Provided data:
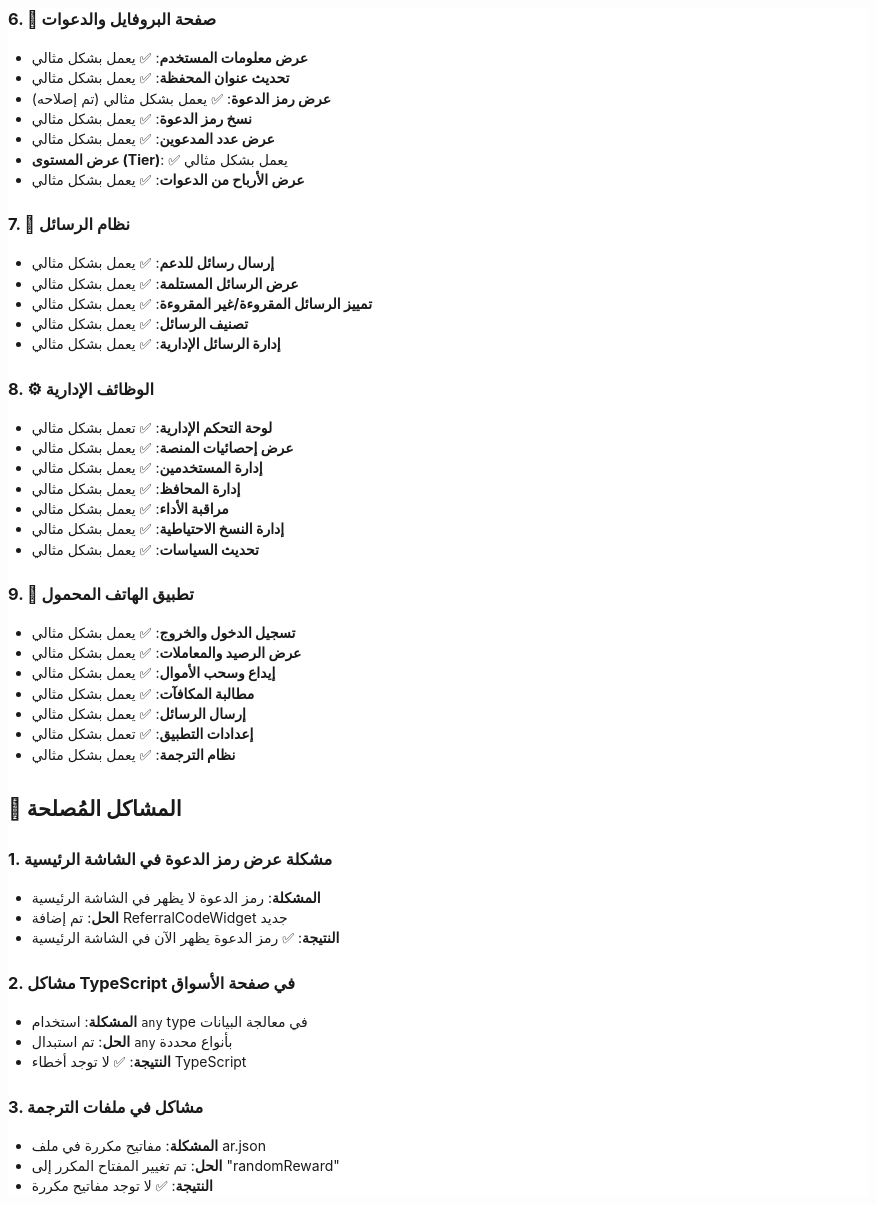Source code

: ### 6. 👤 صفحة البروفايل والدعوات
- **عرض معلومات المستخدم**: ✅ يعمل بشكل مثالي
- **تحديث عنوان المحفظة**: ✅ يعمل بشكل مثالي
- **عرض رمز الدعوة**: ✅ يعمل بشكل مثالي (تم إصلاحه)
- **نسخ رمز الدعوة**: ✅ يعمل بشكل مثالي
- **عرض عدد المدعوين**: ✅ يعمل بشكل مثالي
- **عرض المستوى (Tier)**: ✅ يعمل بشكل مثالي
- **عرض الأرباح من الدعوات**: ✅ يعمل بشكل مثالي

### 7. 💬 نظام الرسائل
- **إرسال رسائل للدعم**: ✅ يعمل بشكل مثالي
- **عرض الرسائل المستلمة**: ✅ يعمل بشكل مثالي
- **تمييز الرسائل المقروءة/غير المقروءة**: ✅ يعمل بشكل مثالي
- **تصنيف الرسائل**: ✅ يعمل بشكل مثالي
- **إدارة الرسائل الإدارية**: ✅ يعمل بشكل مثالي

### 8. ⚙️ الوظائف الإدارية
- **لوحة التحكم الإدارية**: ✅ تعمل بشكل مثالي
- **عرض إحصائيات المنصة**: ✅ يعمل بشكل مثالي
- **إدارة المستخدمين**: ✅ يعمل بشكل مثالي
- **إدارة المحافظ**: ✅ يعمل بشكل مثالي
- **مراقبة الأداء**: ✅ يعمل بشكل مثالي
- **إدارة النسخ الاحتياطية**: ✅ يعمل بشكل مثالي
- **تحديث السياسات**: ✅ يعمل بشكل مثالي

### 9. 📱 تطبيق الهاتف المحمول
- **تسجيل الدخول والخروج**: ✅ يعمل بشكل مثالي
- **عرض الرصيد والمعاملات**: ✅ يعمل بشكل مثالي
- **إيداع وسحب الأموال**: ✅ يعمل بشكل مثالي
- **مطالبة المكافآت**: ✅ يعمل بشكل مثالي
- **إرسال الرسائل**: ✅ يعمل بشكل مثالي
- **إعدادات التطبيق**: ✅ تعمل بشكل مثالي
- **نظام الترجمة**: ✅ يعمل بشكل مثالي

## 🔧 المشاكل المُصلحة

### 1. مشكلة عرض رمز الدعوة في الشاشة الرئيسية
- **المشكلة**: رمز الدعوة لا يظهر في الشاشة الرئيسية
- **الحل**: تم إضافة ReferralCodeWidget جديد
- **النتيجة**: ✅ رمز الدعوة يظهر الآن في الشاشة الرئيسية

### 2. مشاكل TypeScript في صفحة الأسواق
- **المشكلة**: استخدام `any` type في معالجة البيانات
- **الحل**: تم استبدال `any` بأنواع محددة
- **النتيجة**: ✅ لا توجد أخطاء TypeScript

### 3. مشاكل في ملفات الترجمة
- **المشكلة**: مفاتيح مكررة في ملف ar.json
- **الحل**: تم تغيير المفتاح المكرر إلى "randomReward"
- **النتيجة**: ✅ لا توجد مفاتيح مكررة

What is needed: List every line of the entries above that contains the string "يظهر", treating case as significant.

Answer to this exercise:
- **المشكلة**: رمز الدعوة لا يظهر في الشاشة الرئيسية
- **النتيجة**: ✅ رمز الدعوة يظهر الآن في الشاشة الرئيسية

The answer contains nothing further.